We had started a piggery, as I have mentioned. At first it was a great deal of trouble to us, for the dogs came yelping round the sty at night, and the wild pigs also tried to reach the two piglets we had captured, and we had to be constantly on the watch lest the walls of the sty should be broken through. However, these wild inhabitants of our island in course of time seemed to accept the piggery as part of the order of things, and left us in peace. But our troubles were started again when Billy all of a sudden conceived the notion of a poultry run. In the course of our second holiday, after our new hut was finished, we chanced to discover several nests of hens, which we had formerly sought for in vain, they being cunningly concealed or else very inaccessible. Domestic fowls do not seem in general to be very plentifully endowed with wits, but the fowls on our island, having to provide against the rapacity of rats and dogs and pigs, certainly had more intelligence than ordinary; and the hens were not particular about the comfort of their nests, so long as they could find a shelter—some secluded nook among the rocks where they could lay their eggs. Billy had said more than once that he would like to have a poultry run, but though we now and then found eggs, and once or twice managed to bring down a fowl with our arrows, which we roasted or boiled, we had never yet been able to catch one alive. They frequented mostly the little patch of woodland in the extreme west of the island, and there we sometimes saw them roosting in the upper branches of tall trees. It was near this spot that we found the nests I have mentioned, but the birds were very wary, and flew away at the first sign of our approach.
Fowling
It was clear that if we were to catch them, we must snare them in some way or other, and having not thought of making nets, which we might have done with cocoa-nut fibres—indeed, we did afterwards—we wondered whether the sticky substance that came from the bread-fruit bark might serve us as birdlime. We tried it, but we found that it hardened too quickly for our purpose; at least, that was how we explained our want of success; and we thought that if we mixed it with some other substance that would keep it moist the result might be different. We tried bread-fruit, and then shredded cocoa-nut, but neither was effectual; and then, almost as a last resource, we made the experiment with a nut that I have not before mentioned, because we had not found it of any use as food. It grew on a tall and very leafy tree, and the ground was at this time strewed with the olive-green fruits which had fallen, being over-ripe. We easily removed the outer covering, and within was a hard shell, something like a walnut, only smooth, and inside the shell was a whitish kernel, which we had found was not very palatable; but it was very oily, and we thought this, when pounded, might mix very well with our glue, as I may call it.[[1]] Accordingly we did this, and taking a quantity of the mixture to the spot which the fowls haunted, we smeared a fallen branch with it, and having spread some small pieces of baked bread-fruit as bait, we went among the trees to await the issue.
A Fowl-house
Billy was patient enough when work was a-doing, but he never could bide patiently, for which reason many holidays were not good for him.
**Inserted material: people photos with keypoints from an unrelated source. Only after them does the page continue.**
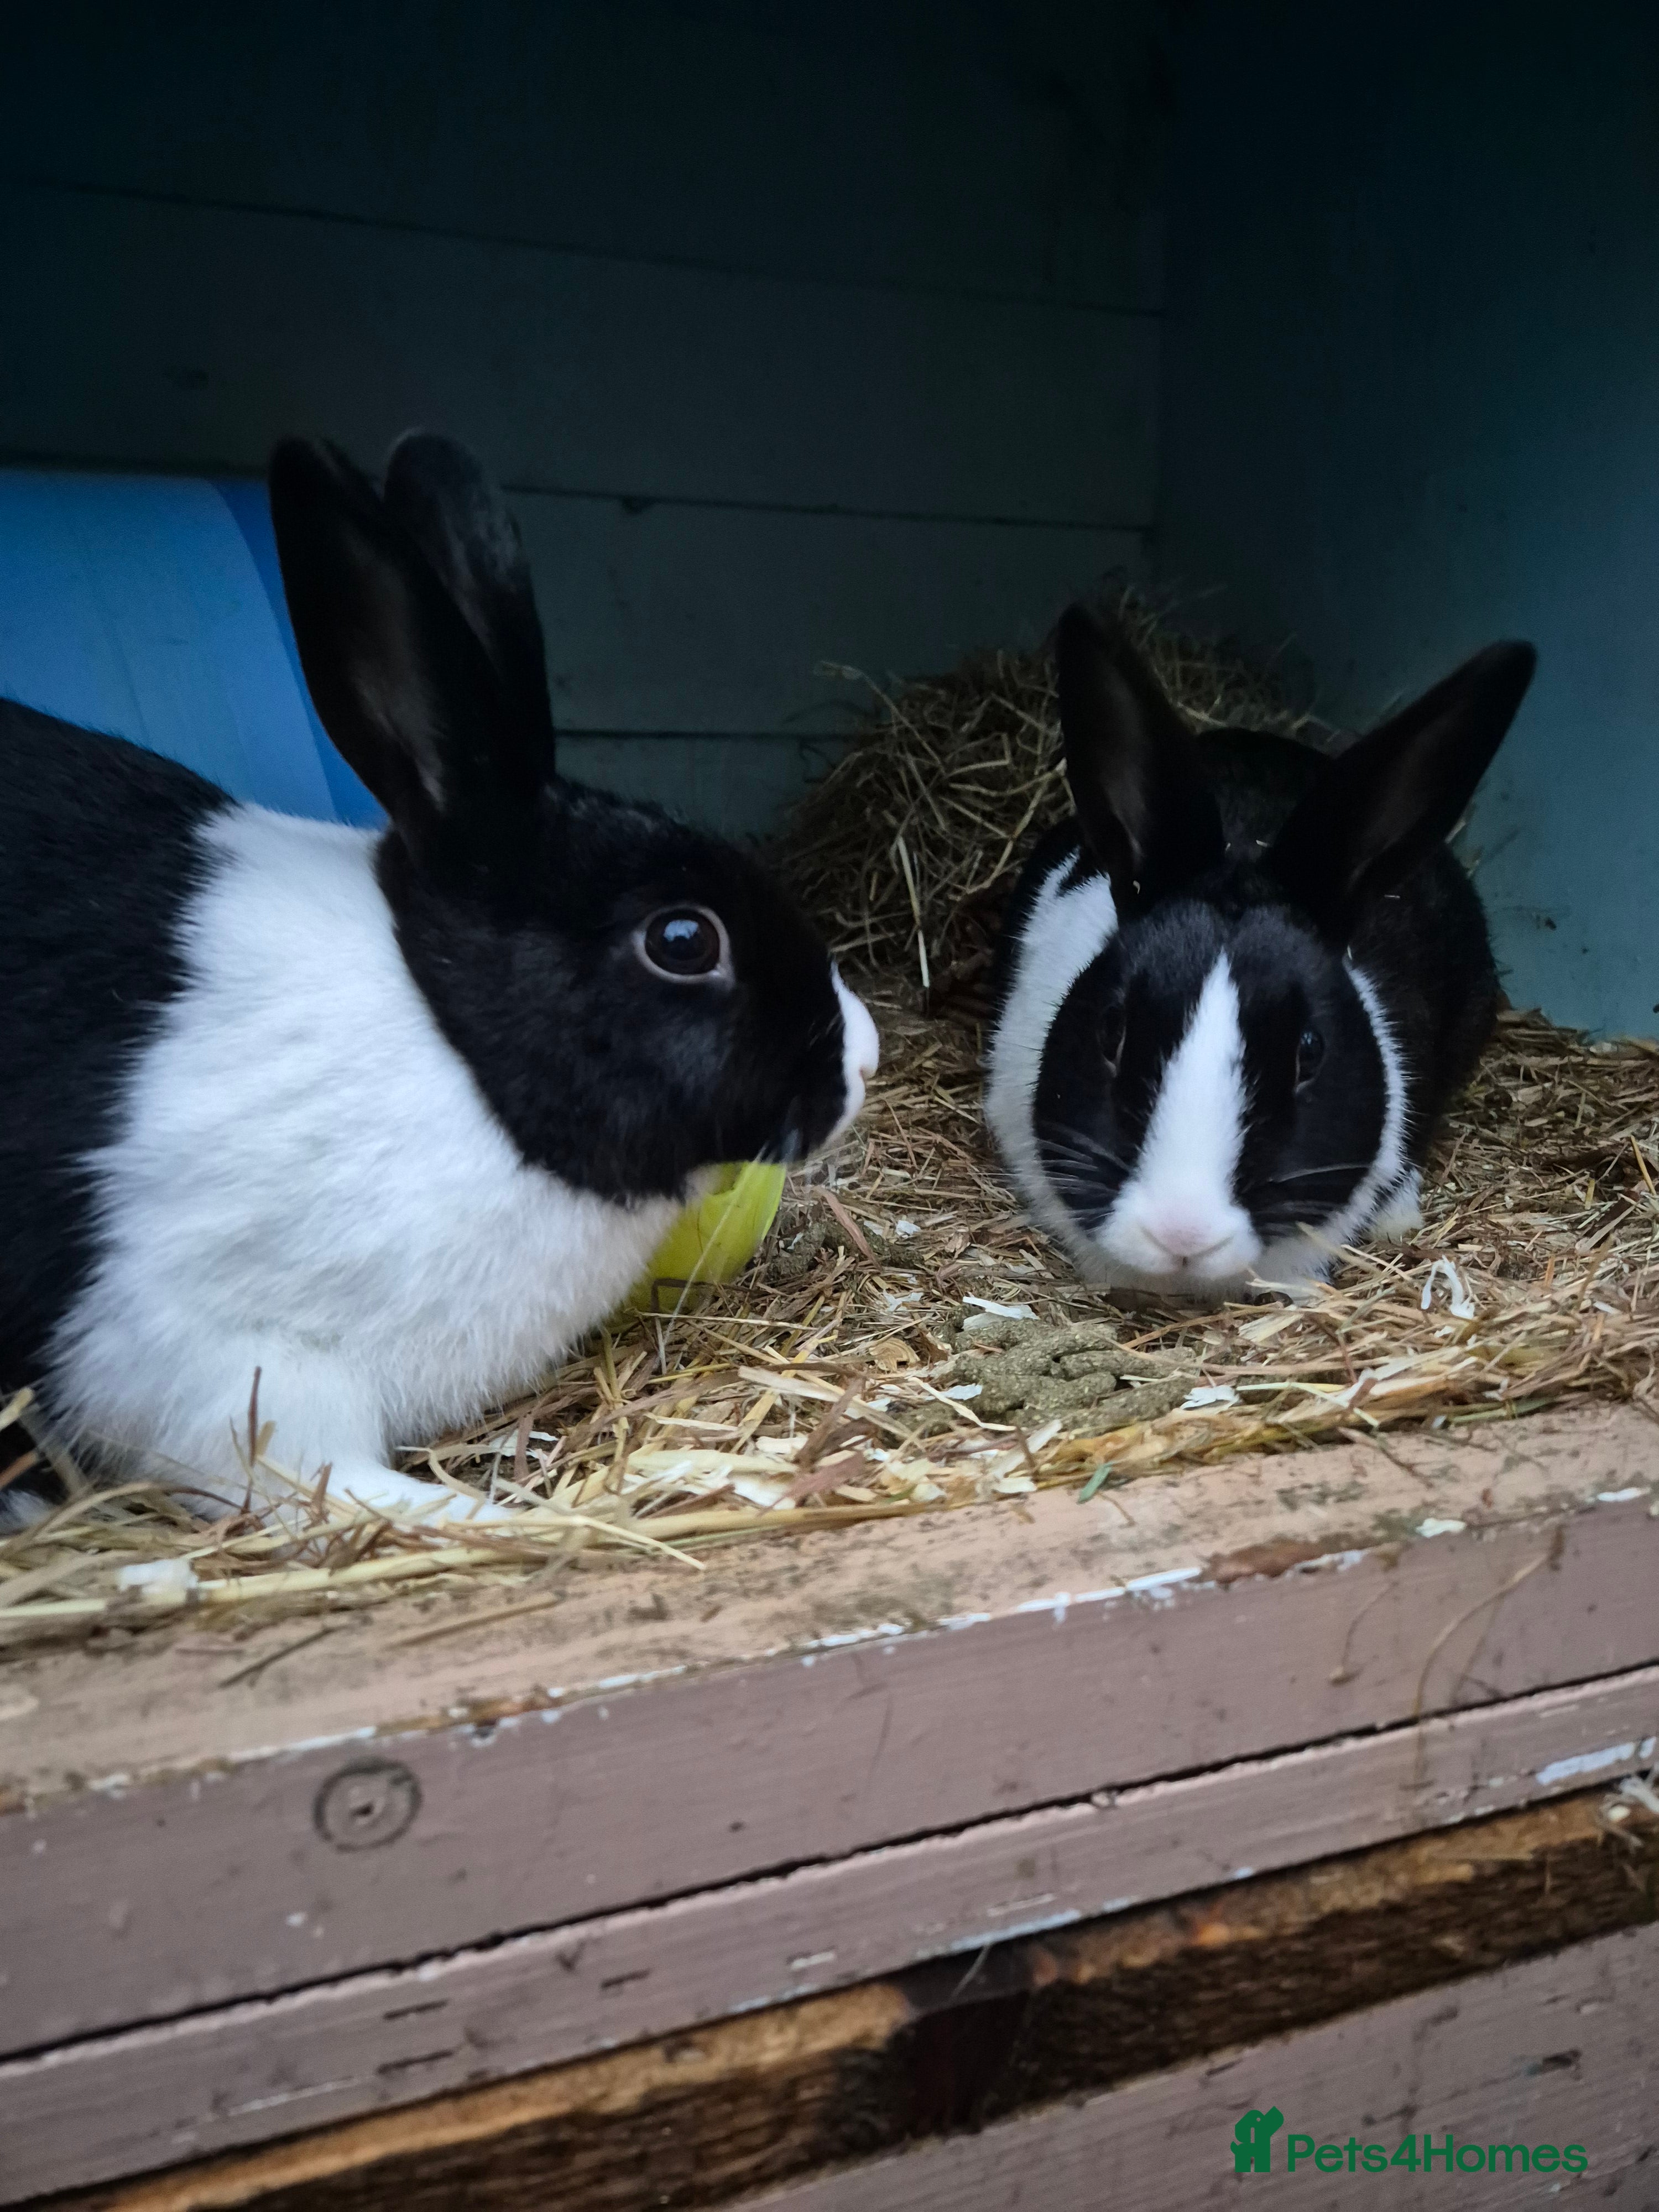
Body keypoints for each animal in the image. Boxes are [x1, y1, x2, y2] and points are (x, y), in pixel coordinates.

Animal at [0, 431, 879, 1526]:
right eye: (684, 940)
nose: (866, 1059)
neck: (459, 1058)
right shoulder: (226, 1364)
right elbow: (332, 1483)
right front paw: (507, 1524)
He ran so often to the edge of the wood to see if any birds were snared, that I am sure he was the cause why we had to wait so long, the birds taking alarm at his movements. At last I persuaded him to go with me back to our house, and when we returned after a long interval we suspected by the unaccustomed cackling we heard that our birdlime had proved successful; and so it was, for when we came to the branch, there was a fine hen fluttering her wings and cackling most lamentably, and also a kind of wood pigeon, which did not make near so much noise. Billy wrung the neck of the pigeon in an instant, saying it would make a tasty morsel for dinner, and then we tied the legs of the hen, and carried her home. But one hen does not make a poultry run, and it was a considerable time before we caught any more fowl, the fate of the first seeming to have warned the rest. However, we did succeed in catching four or five more at intervals, and we turned our small hut into a fowl-house, putting poles across for them to roost on. It is a strange thing, but after a little while the fowls, which had before scarce made a sound, began to cackle and crow just as the fowls do in England, and Billy said that finding they were now safe from their enemies, and fed regularly, they were much happier than before, and showed it by their singing. How that may be I know not, but I am inclined to think that they had better kept silence, for one morning after a night of wind and rain, during which we heard that strange sound we heard on our first night, we found the gate of our poultry run open and all the fowls gone, leaving only a great quantity of feathers scattered about, both inside and out. This told us pretty plainly what had happened, and if we needed assurance, we had it in the footprints in the sodden ground.
"'Tis them rampageous dogs, master," cried Billy in a fury. "The thieving villains! And one of the hens beginning to sit, too! I wish we could poison 'em."